Page:
----------

From: Wendy A Chisholm <chisholm@trace.wisc.edu>
Date: Fri, 04 Sep 1998 19:48:31 -0500
Message-Id: <199809050053.TAA22263@trace.wisc.edu>
To: dd@w3.org
Cc: w3c-wai-gl@w3.org
Daniel,

more great comments.  thanks!  we've got a few questions and comments.

>> Structure vs. Presentation
>> 
>> Distinguishing the structure of a document from how the content is
presented
>> offers a number of advantages, including improved accessibility,
>> manageability, and scalability. The next two sections identify (by theme)
>> precisely those elements and attributes considered structural (and some of
>> their uses) and those that are considered to control presentation. The
>> section on style and style sheets discusses how to use CSS to accomplish
the
>> same tasks as the presentation elements and attributes.
>
>If this is a tutorial that can help with techniques, but not
>techniques, we should consider moving it in Annex.
> 
what do you mean by, "can help with techniques, but not techniques?"  are
you saying this will help you follow the techniques, but it is not actually
a technique to do anything in particular?  if so, while it could be put in
the back as an appendix, having it in front as part of the "accessibility
themes" acts as a nice introduction and helps to create an overall picture
for the guidelines.  It also acts as a type of table of contents for the
techniques (those related to structure vs those related to presentation).

----------

Recorded data:
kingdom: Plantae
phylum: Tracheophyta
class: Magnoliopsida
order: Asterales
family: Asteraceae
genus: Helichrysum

----------

Tasks and exercises:
• a. According to the quoted passage in the email, what advantages come from distinguishing a document's structure from how its content is presented? List all of them.
• b. In the email, what does the writer say the section also acts as for the techniques?
• c. Continue the email on structure versus presentation from its last sentence.

Results of the tasks:
• a. Improved accessibility, manageability, and scalability.

• b. A type of table of contents for the techniques.

• c.
further ideas?

>> Elements and attributes that are deprecated in HTML 4.0 are marked up in
>> this document and followed by an asterisk (*).
>
>We could say that most presentational elements are deprecated in 4.0.
>
in addition to the quoted statement?  all righty.

>> 
>> Structural elements
>
>I would carry the attributes under the same section.
>  Structural elements and attributes
>
>> Presentation elements
>> 
>> Style sheets
>>      STYLE
>
>If the message is that presentation element is bad, we should consider 
>moving this one in structure, which it is, considered under the angle
>where it *announces* style.
>
we don't understand this comment.

>> To implement long descriptions, use the "longdesc" attribute
>>      In HTML 4.0, applies to almost every element
>
>Cut&paste typo here I guess.
>
oops. thanks.

>> In the next example, we specify a tabbing order among elements (in order,
>> "field1", "field2", "submit"):
>> 
>> Example.
>> 
>>    <INPUT tabindex="1" type="text" name="field1">
>>    <INPUT tabindex="2" type="text" name="field2">
>>    <INPUT tabindex="3" type="submit" name="submit">
>
>better use an example that's not the default behavior.
>
good point.

>> Deprecated example.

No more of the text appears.